I start in the heydays of 2006 with private equity. When Steve Schwarzman, the head of Blackstone Group, told me, oh, we could do a $40-billion deal over night, and we don’t have any covenants … The glamorous parties that he had … Life was good in private equity. Life was good on Wall Street in 2006.
Then I move into 2007. We start to see the wheels coming off in terms of debt and in terms of subprime mortgages.

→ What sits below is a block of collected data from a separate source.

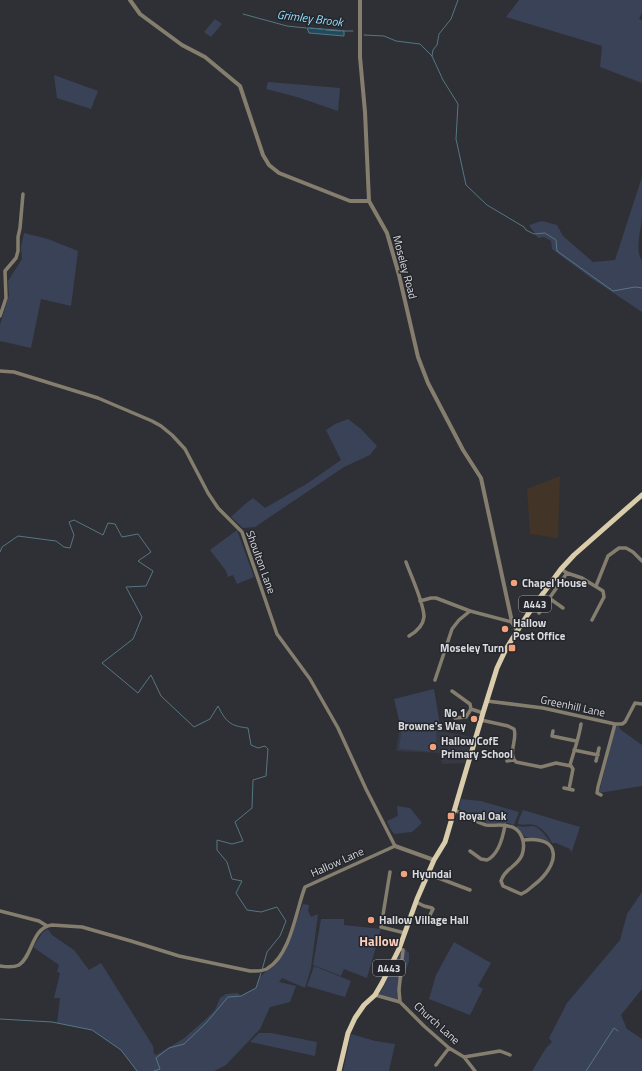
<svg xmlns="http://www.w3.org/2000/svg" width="642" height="1071" font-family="'Titillium Web',sans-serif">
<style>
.commercial{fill:#423527}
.built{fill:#353943}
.green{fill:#3a4257}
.water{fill:#204b5d;stroke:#577683}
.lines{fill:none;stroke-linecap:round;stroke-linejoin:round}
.stream{stroke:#577683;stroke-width:1}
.minor{stroke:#857e6e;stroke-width:3.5}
.tertiary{stroke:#857e6e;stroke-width:4}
.primary{stroke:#dacdab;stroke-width:5}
.poi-dot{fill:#f1a17c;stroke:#24262b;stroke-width:1.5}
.labels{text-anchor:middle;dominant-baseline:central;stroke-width:3;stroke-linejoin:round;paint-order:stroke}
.shield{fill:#24262b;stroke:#a2a4a8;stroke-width:1}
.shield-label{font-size:10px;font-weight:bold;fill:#d8dadd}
.street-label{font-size:11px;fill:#d8dadd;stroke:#24262b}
.poi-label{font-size:11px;font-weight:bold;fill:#d8dadd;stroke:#24262b;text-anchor:start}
.water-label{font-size:12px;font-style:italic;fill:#92ddfc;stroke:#24262b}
.quarter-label{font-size:13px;font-weight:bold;fill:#fecfbb;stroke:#24262b}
</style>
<rect width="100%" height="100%" fill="#2e3035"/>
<path class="commercial" d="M 560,476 L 558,538 L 530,534 L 527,489 Z"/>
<path class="built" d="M 400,724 L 441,731 L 472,737 L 465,763 L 442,764 L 439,753 L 396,751 Z"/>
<path class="green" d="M 519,0 L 642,0 L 642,13 L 639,19 L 642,20 L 642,83 L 600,67 L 602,46 L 506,17 Z
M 215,19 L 222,24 L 211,37 L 204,32 Z
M 54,75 L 98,91 L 91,109 L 57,98 Z
M 268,82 L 340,88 L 338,111 L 297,97 L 266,89 Z
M 642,177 C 642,190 642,202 642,215 C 642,229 634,248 642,261 L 642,312 L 591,278 L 552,249 L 551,241 L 544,237 L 538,238 L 529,225 L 542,221 L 557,225 L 563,236 L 593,262 L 615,260 Z
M 24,233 L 48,239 L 78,251 L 71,306 L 41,299 L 31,348 L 0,341 L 0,325 L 9,295 L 8,281 L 22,259 L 21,247 Z
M 348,419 L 361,429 L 377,446 L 370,455 L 344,467 L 255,527 L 243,528 L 231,517 L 244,505 L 253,498 L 265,508 L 308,483 L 341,460 L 326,430 L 335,424 Z
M 237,530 L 254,577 L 237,584 L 233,575 L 228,577 L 226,571 L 210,550 Z
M 434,689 L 441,731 L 400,724 L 394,699 Z
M 618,725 L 621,730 L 642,745 L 642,786 L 599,793 L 615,728 Z
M 402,726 L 436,731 L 436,752 L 399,749 Z
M 461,799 L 481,801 L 519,812 L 514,825 L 508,823 L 487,823 L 461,811 L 459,807 Z
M 397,806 L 410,808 L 422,823 L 412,832 L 394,834 L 390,828 L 387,821 L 396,817 L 398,815 Z
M 523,810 L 580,827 L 572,851 L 571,852 L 570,849 L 556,843 L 552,843 C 549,836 542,827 534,825 C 528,823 525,826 518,824 L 519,819 Z
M 518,826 C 523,827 526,827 532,826 C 539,826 546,836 550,842 L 550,844 C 543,836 537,839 528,838 C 523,837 521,830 516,827 Z
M 642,892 L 642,989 L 621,1015 L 627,1029 L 642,1039 L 642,1071 L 532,1071 L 546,1048 L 552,1042 L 549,1038 L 567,1003 L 620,940 L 627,914 Z
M 303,904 L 309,905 L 308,911 L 311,917 L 318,914 L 311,968 L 305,988 L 282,978 L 279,982 L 296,986 L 290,1002 L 270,1007 L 260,1029 L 226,1065 L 214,1071 L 137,1071 L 121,1050 L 92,1030 L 57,1023 L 60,998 L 54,998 L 60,973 L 57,972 L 59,965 L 33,947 L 43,932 L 48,929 L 52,935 L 74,950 L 89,970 L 101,963 L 153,1046 L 154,1054 L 156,1055 L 183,1039 L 206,1019 L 215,1010 L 220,998 L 226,994 L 238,993 L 240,996 L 256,988 L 260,977 L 284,954 Z
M 321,919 L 344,919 L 344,925 L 381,929 L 367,978 L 344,969 L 341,976 L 313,965 Z
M 454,942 L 491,963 L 478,986 L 483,989 L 470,1015 L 429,999 L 436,975 Z
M 404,948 L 409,953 L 409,961 L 399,989 L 400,1002 L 379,994 C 389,980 392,961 404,948 Z
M 314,966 L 351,981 L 345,997 L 307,986 Z
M 259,1033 L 271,1033 L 317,1042 L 315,1056 L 250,1042 Z
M 351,1034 L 375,1041 L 395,1044 L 389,1071 L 343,1071 Z"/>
<path class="water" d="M 307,28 L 336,30 L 344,31 L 344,36 L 309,33 Z"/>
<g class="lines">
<path class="stream" d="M 243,14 L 287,26 L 306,28
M 310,28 L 322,29
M 326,30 L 340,31
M 343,31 L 353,31
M 364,35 L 384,36 L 396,41 L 420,44 L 432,56 L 443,80 L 458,104 L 456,139 L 466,185 L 487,205 L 524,227 L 526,230 L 534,234 L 545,233 L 556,240 L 557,251 L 613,291 L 635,287 L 642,288
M 432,56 L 433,50 L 437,45 L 439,34 L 451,19 L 458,0
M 0,552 L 2,547 L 18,536 L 56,541 L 64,547 L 70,548 L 74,535 L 69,522 L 74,520 L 103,535 L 108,523 L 115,524 L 122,537 L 138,534 L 151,552 L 138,561 L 153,571 L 146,586 L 126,587 L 142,617 L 133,639 L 102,663 L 138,693 L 151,675 L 161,696 L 194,727 L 210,719 L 218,706 C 226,722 230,726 248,728 L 251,745 L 258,748 L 265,746 L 268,749 L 266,776 L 253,780 L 252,808 L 235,822 L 243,841 L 232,844 L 217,840 L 217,850 L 227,862 L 232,879 L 242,881 L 236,893 L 247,910 L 261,912 L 277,907 L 286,921 L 280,936 L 267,952 L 262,970
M 0,1019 L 52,1022 L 92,1030 L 121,1050 L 137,1071
M 154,1071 L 160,1069 L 156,1058 L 169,1048 L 184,1044 L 207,1022 L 228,997 L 241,996 L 256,988 L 261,973
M 586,1071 L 614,1028 L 618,1031"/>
<path class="minor" d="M 0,316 L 6,298 L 5,271 L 16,258 L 18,251 L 18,237 L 20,228 L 23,194
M 0,371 L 14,372 L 98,398 L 152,421 L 161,426 L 172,435 L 185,449 L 208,493 L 218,508 L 242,532 L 277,634 L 310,679 L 338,728 L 366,789 L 395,846 L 305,887 C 296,910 291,954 268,968 C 263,972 256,971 250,971 L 179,956 L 131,941 L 82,927 L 52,925 C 31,928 33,956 19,965 C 13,968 6,967 0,966
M 406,562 C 411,576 424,603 424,617 C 423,626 416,632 409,636
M 567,573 L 582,578 L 603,591 L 604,597 L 592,620
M 596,586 L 608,556 L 619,548 L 626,548 L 633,552 L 642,561
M 549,598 L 563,608
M 420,601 L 431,598 L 436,598 L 470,611
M 539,613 L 567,573 L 561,569
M 435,680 L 452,629 L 459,620 L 470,611 L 512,622
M 452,691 L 470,704 L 471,709 L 483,713
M 487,701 L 543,708 L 615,724 L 622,724 L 625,722 L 635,703 L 642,704
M 455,718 L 466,717 L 471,709
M 481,720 L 508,726 L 514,729 C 518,740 507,753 516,762 L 541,767 L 556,763 L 571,766 L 573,769 L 569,789
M 553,731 L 552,736 L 576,741
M 574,750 L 598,755
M 507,761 L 514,760
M 596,761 L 599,748
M 570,765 C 574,751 579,738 581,724
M 564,788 L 573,790
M 601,795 L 597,793 L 598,787 L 615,724
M 455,810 C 465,815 475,822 486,825 C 493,826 501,824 508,826 C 522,828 526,843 522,855 C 517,867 504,869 501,881 L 503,886 L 521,894 C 527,892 530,888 534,885 C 559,866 564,835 523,840
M 470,851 L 481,859 L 487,860 C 498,855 503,837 505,825
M 390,872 L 381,927 L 405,933
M 428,874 L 470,890
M 416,902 L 424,906 L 432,908 L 433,909 L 426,923
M 0,911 L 39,921 L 47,926
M 399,949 L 403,950 L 399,990 L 400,1002
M 375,995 L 400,1002 L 424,1026 L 449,1048 L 464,1057 L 500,1051 L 510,1055
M 464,1057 L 475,1071
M 436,1065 L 449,1048"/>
<path class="tertiary" d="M 130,0 L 140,14 L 182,45 L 205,57 L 240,86 L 263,155 L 269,165 L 279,173 L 350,201 L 369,201
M 360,0 L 360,57 L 365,112 L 369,201 L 387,233 L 399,275 L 418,357 L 428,383 L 463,450 L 481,478 L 512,622 L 517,631
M 395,846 L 434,860"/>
<path class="primary" d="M 339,1071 L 348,1033 L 355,1018 L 364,1005 L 375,995 L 382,983 L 399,949 L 417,899 L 434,860 L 445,842 L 483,713 L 497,668 L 506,649 L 528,614 L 561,569 L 574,555 L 642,495"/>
</g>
<g class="poi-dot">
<circle cx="514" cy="583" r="4"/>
<circle cx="505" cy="629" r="4"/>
<rect x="508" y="644" width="8" height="8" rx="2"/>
<circle cx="474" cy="719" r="4"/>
<circle cx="433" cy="747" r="4"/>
<rect x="447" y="812" width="8" height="8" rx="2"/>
<circle cx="404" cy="874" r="4"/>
<circle cx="371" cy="920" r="4"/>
</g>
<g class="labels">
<g class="shield">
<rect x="519" y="596" width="32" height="16" rx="3"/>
<rect x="373" y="960" width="32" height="16" rx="3"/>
</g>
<g class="shield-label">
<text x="535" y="604">A443</text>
<text x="389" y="968">A443</text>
</g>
<g class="street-label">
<text transform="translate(405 267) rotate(75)">Moseley Road</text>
<text transform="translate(261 562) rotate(70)">Shoulton Lane</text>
<text transform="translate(573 706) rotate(12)">Greenhill Lane</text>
<text transform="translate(337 862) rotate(-24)">Hallow Lane</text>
<text transform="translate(437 1023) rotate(42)">Church Lane</text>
</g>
<g class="poi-label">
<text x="522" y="583">Chapel House</text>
<text x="513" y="623">Hallow<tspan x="513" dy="13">Post Office</tspan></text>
<text x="504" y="648" text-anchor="end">Moseley Turn</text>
<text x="466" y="713" text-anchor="end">No 1<tspan x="466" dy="13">Browne's Way</tspan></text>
<text x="441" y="741">Hallow CofE<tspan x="441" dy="13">Primary School</tspan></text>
<text x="459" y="816">Royal Oak</text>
<text x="412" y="874">Hyundai</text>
<text x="379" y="920">Hallow Village Hall</text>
</g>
<g class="water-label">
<text transform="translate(310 18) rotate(7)">Grimley Brook</text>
</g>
<g class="quarter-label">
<text x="379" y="941">Hallow</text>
</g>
</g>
</svg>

Then we get to the fateful weekend, and to go into the chaos of that weekend, and how Hank Paulson and Tim Geithner called all of the titans of Wall Street to the New York Fed to talk about if, in fact, they could save Lehman Brothers and they could take on some of the toxic assets.
From there I go into what ensued, which spreads wide and spreads deep, because not only did we see that weekend trigger a new sheriff in town, the new president came on board charged with a new reality and charged with new ways of looking at business and new ways of looking at regulation.
That changed business and Wall Street, in particular, because of heavier regulation. It also spread throughout the world because what happened was the debt was transferred from companies to individuals to governments. Then we get into the sovereign debt crisis, and the Greek tragedy, if you will.
I end toward really right where we are now in terms of looking at new financial regulation — Fin Reg — and how Wall Street will change. Because when you think about it there were, at the peak, more than five investment banks. Today there are none, because of course, Goldman Sachs and Morgan Stanley have become bank-holding companies.
Much has changed in terms of the look of Wall Street. It’s also changed in terms of the services that consumers get and how investors approach their lives.
A lot of ripple effects came from that weekend. I’m so proud of this book.